Subjects: not yet available

*Synopsis: Casino patron filed a complaint against casino alleging breach of contract, prima facie tort, and violation of the Unfair Practices Act after casino refused to pay him a gambling prize. The District Court of Bernalillo County, Linda M. Vanzi, J., granted casino's motion to dismiss. Patron appealed.

*Holding: The Court of Appeals, Castillo, J., held that waiver of tribal immunity contained in gaming compact between Indian tribe and state, did not apply to breach of contract claims of casino patron who alleged casino wrongfully refused to pay him a gambling prize.
Affirmed.

Mashantucket Pequot Gaming Enterprise v. Lin
895 N.Y.S.2d 656
No.
Supreme Court, Kings County, New York, January 20, 2010

Subjects: not yet available

*Synopsis: Indian casino brought action to enforce tribal court money judgment against borrower. Casino moved for summary judgment in lieu of complaint.

*Holding: The Supreme Court, Kings County, Francois A. Rivera, J., held that casino's failure to file affidavit of service within twenty days of delivery of motion required dismissal of action.
Motion denied

State v. Maybee
224 P.3d 1109
No. 35200
Supreme Court of Idaho, January 15, 2010
This Case has been appealed to the U.S. Supreme Court. See the Supreme Court Bulletin for more information.

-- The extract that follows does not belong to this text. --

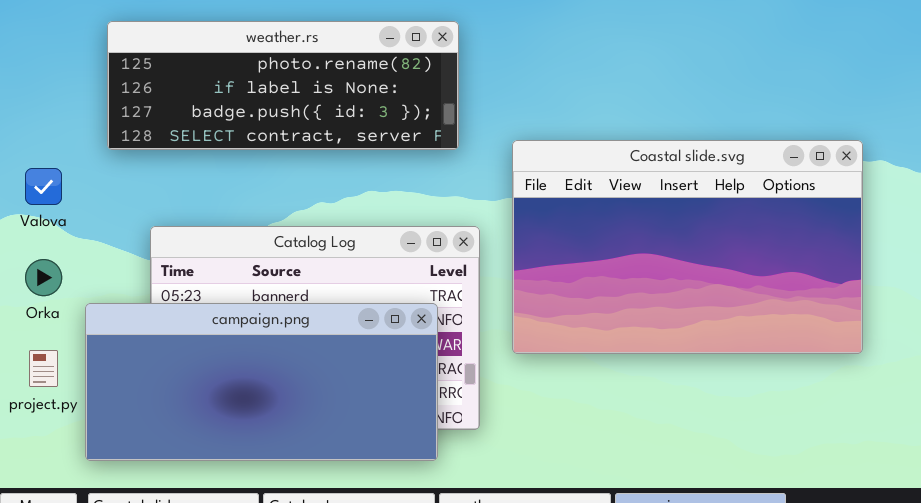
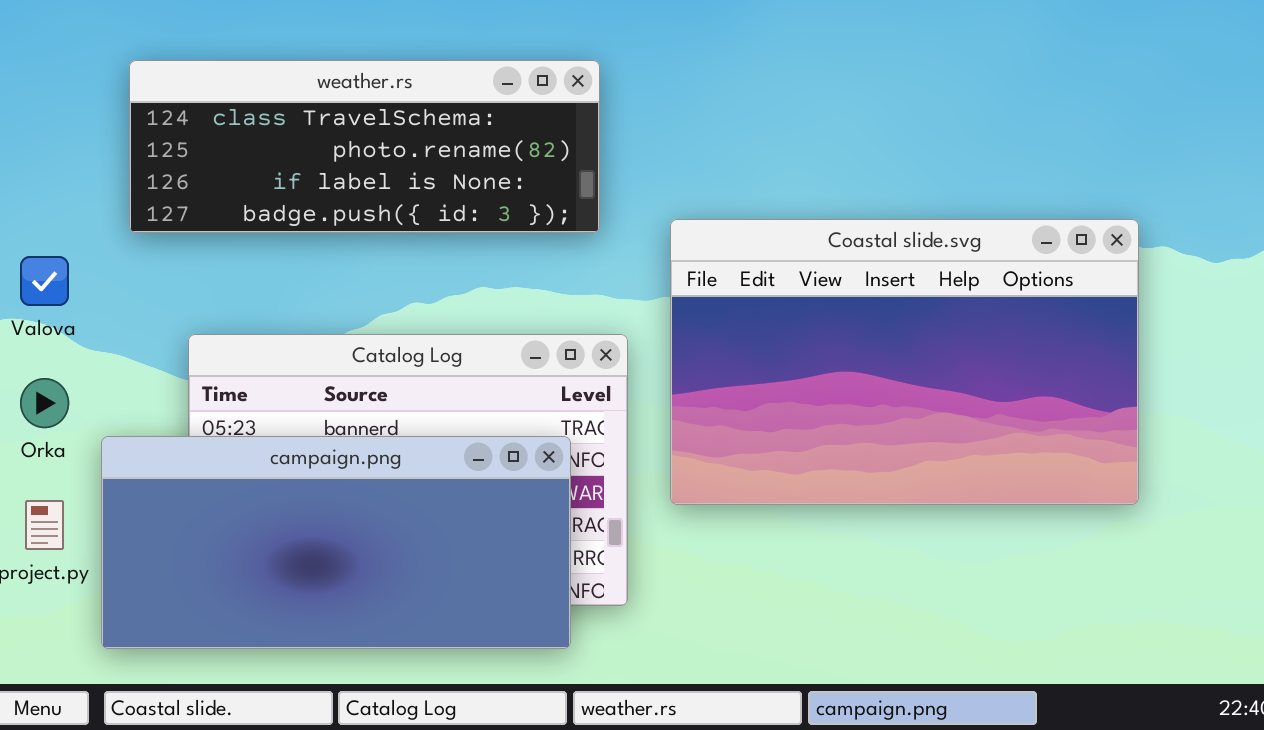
weather.rs: [107,21,459,150] -> [129,60,600,233], scrolled up 1 row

Subjects: not yet available

*Synopsis: State filed complaint against tribal member, who resided on reservation in New York, for sale of unstamped cigarettes in interstate commerce, alleging violations of the Tobacco Master Settlement Agreement Complementary Act and the Master Settlement Agreement (MSA). The Fourth Judicial District Court, Ada County, Kathryn A. Sticklen, J., granted State summary judgment, and issued injunction. Seller appealed.

*Holding: The Supreme Court, Burdick, J., held that:
(1) the Tobacco Master Settlement Agreement Complementary Act prohibits selling, or offering for sale, noncompliant cigarettes, in Idaho;
(2) tribal member's sales of noncompliant cigarettes took place in Idaho for purposes of Complementary Act;
(3) Complementary Act is not preempted by the Interstate Commerce Clause;
(4) neither the Agreement Complementary Act, nor the tobacco permit requirement of Idaho's Prevention of Minors' Access to Tobacco Act (MAA), is preempted by the Indian Commerce Clause; and
(5) attorney general was entitled to recover reasonable attorney fees.
Affirmed.ot yet available

In the Matter of J.J.L., D.J.L., and R.D.L.L.
223 P.3d 921
No. DA 09-0370
Supreme Court of Montana, January 12, 2010

Subjects: not yet available

*Synopsis: The State filed a petition to terminate father's parental rights to his three children. The District Court of the Eighth Judicial District, Cascade County, No. DDJ 08-085-Y, Dirk M. Sandefur, P.J., terminated parental rights. Father appealed.

*Holding: The Supreme Court, W. William Leaphart, J., held that:
(1) counsel's failure to object to hearsay evidence presented during the
adjudication hearing and his failure to file a response to the Department of
Public Health and Human Service's brief in support of the admission of the
evidence constituted ineffective assistance of counsel, and
(2) evidence supported finding that the Indian Child Welfare Act (ICWA) did not
apply to termination of parental rights case.
Reversed and remanded.

Townsend v. Spitzer
891 N.Y.S.2d 740

Supreme Court, Appellate Division, Third Department, New York, January 7, 2010

Subjects: not yet available

*Synopsis: Assembly member and convenience store near Native American reservation petitioned, under Article 78, to compel Governor and others to enforce state tax laws by collecting sales and other taxes on cigarettes and motor fuel sold to non-Native Americans at businesses owned or operated by Native American tribes. The Supreme Court, Albany County, Robert A. Sackett, J., 2008 WL 6623807, dismissed petition. Assembly member appealed.

*Holding: The Supreme Court, Appellate Division, Malone Jr., J., held that refusal to enforce tax laws did not constitute unlawful nullification of assembly member's vote. Affirmed.